Returning to what God said to her as a 12-year-old, she shared what she wrote down, what she felt God said to her in that moment.
“You must know Me because this will be very hard. And you must depend on Me because others will depend on you. You asked Me to answer, and I did. Never forget that,” she shared. “At 12 years old that didn’t mean a whole lot to me; at 52 it does.”
She warned ministers that Satan wants to take Christians down, with ministers and leaders being high on his list, and advised them to speak to their soul with the words and promises God has given them.
“When each one of us fulfills the ministry that He’s given us, the place He’s sent us, we contend for the world, one soul at a time,” Waggoner said.
Waggoner shared how a former leader in the New Atheists, Ayann Hirsi Ali, told her it was Jack Phillips (Masterpiece Cakeshop baker) witness that caused her to reconsider her worldview.

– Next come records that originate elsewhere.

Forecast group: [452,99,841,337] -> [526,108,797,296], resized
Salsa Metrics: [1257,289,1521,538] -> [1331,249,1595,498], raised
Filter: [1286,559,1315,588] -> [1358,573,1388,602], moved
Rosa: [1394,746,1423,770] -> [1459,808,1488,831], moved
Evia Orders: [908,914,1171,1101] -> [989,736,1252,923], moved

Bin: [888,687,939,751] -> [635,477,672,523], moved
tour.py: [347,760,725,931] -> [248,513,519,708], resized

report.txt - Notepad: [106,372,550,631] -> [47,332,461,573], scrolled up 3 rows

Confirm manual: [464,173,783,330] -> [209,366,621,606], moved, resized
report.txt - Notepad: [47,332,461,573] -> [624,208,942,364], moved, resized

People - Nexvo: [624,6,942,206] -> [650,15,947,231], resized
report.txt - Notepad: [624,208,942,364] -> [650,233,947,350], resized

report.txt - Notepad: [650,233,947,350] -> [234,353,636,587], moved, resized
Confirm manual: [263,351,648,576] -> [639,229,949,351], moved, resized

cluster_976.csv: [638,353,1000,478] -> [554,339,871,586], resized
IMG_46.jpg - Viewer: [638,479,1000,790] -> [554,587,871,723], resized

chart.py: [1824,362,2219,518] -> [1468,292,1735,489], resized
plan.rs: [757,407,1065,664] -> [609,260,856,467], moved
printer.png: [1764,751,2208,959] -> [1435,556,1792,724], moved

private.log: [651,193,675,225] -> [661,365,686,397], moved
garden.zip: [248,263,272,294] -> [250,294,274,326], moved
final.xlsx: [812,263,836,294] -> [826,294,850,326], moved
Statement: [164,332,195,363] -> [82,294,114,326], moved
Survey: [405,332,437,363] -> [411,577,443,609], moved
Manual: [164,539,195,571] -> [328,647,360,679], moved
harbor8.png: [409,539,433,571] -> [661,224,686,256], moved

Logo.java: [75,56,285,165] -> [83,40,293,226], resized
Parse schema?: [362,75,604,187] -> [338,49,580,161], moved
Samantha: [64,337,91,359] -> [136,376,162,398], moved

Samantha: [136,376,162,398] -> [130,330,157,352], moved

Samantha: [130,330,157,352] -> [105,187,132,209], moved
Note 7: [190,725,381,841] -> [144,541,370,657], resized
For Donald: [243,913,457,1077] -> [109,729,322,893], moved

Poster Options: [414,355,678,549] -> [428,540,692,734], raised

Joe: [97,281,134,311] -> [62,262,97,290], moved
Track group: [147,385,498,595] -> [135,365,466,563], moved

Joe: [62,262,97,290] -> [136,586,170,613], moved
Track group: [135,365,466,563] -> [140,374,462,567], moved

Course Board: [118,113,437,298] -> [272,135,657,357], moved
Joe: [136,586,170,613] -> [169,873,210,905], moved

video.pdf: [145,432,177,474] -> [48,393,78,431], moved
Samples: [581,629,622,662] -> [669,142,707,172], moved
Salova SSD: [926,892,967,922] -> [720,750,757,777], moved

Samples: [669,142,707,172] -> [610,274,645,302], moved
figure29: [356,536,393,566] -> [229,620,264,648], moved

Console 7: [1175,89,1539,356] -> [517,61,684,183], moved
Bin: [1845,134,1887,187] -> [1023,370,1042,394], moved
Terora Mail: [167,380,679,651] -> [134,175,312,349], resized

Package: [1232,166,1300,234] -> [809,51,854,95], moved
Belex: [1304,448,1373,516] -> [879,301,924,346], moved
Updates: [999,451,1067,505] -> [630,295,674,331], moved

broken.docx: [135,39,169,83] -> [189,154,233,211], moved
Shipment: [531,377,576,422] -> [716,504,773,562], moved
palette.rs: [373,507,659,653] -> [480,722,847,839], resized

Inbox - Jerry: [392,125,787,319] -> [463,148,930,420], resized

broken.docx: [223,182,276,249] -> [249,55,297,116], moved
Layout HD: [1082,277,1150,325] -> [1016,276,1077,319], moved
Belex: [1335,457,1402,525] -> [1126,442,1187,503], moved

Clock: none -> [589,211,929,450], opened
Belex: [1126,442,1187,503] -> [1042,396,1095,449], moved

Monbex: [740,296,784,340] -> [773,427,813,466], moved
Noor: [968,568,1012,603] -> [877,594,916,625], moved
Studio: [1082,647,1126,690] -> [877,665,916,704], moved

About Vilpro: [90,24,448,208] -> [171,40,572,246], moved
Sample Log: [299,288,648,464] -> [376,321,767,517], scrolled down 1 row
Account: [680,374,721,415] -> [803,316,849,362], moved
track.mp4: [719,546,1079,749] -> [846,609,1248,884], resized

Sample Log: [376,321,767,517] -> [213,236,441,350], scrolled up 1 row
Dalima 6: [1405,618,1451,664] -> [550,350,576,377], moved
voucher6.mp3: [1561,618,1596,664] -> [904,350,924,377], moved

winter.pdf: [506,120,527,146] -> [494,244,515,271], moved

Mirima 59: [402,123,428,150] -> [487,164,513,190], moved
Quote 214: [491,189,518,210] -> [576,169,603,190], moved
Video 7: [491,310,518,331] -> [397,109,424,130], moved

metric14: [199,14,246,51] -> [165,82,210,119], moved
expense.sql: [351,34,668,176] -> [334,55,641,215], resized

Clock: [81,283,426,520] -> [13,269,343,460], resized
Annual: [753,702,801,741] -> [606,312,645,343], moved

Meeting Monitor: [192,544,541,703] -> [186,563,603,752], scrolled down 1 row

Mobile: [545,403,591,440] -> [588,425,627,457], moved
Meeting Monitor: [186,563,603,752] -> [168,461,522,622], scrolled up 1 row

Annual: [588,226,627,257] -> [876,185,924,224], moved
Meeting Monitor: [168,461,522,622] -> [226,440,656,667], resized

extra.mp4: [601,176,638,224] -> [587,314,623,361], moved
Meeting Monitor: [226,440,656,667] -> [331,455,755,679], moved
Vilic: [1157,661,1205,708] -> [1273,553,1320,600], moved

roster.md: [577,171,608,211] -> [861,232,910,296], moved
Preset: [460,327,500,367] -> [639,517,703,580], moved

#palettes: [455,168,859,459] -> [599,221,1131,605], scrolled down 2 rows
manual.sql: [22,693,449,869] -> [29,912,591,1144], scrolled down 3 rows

“I was with her just a couple weeks ago and I asked Ayann, in this tumultuous moment, with all that you see, with all that’s going on in this world, what gives you hope for Western civilization?” Waggoner said. “. . . She said the Father, the Son, and the Holy Spirit.”
In closing, Waggoner shared how it was a small AG church that contended for the faith for her family.
“My parents are first-generation Christians, and God used an AG church to change our lives, to snatch them out of generations of brokenness and alcoholism and with them, three generations have followed.”
Waggoner urged ministers to draw close to Jesus, find rest in Him and live in His promises, but then to go, follow His leading.
“There is a war on God’s image bearers, but you have been built for war — that is what He created you for,” Waggoner declared. “So, contend. Contend for your faith, contend for your marriage, contend for your church, contend for your friends, contend for your children, contend for the world. Contend!
“God offers to use you to build His Church,” Waggoner stated, “and He promises that the gates of hell will not prevail!”
As Waggoner left the stage to a standing ovation, Assistant General Superintendent Rick DuBose challenged ministers and leaders to pick up their sword, the Word of God, to defend their fields of influence, and come forward to the altar for prayer, with the altar quickly flooding.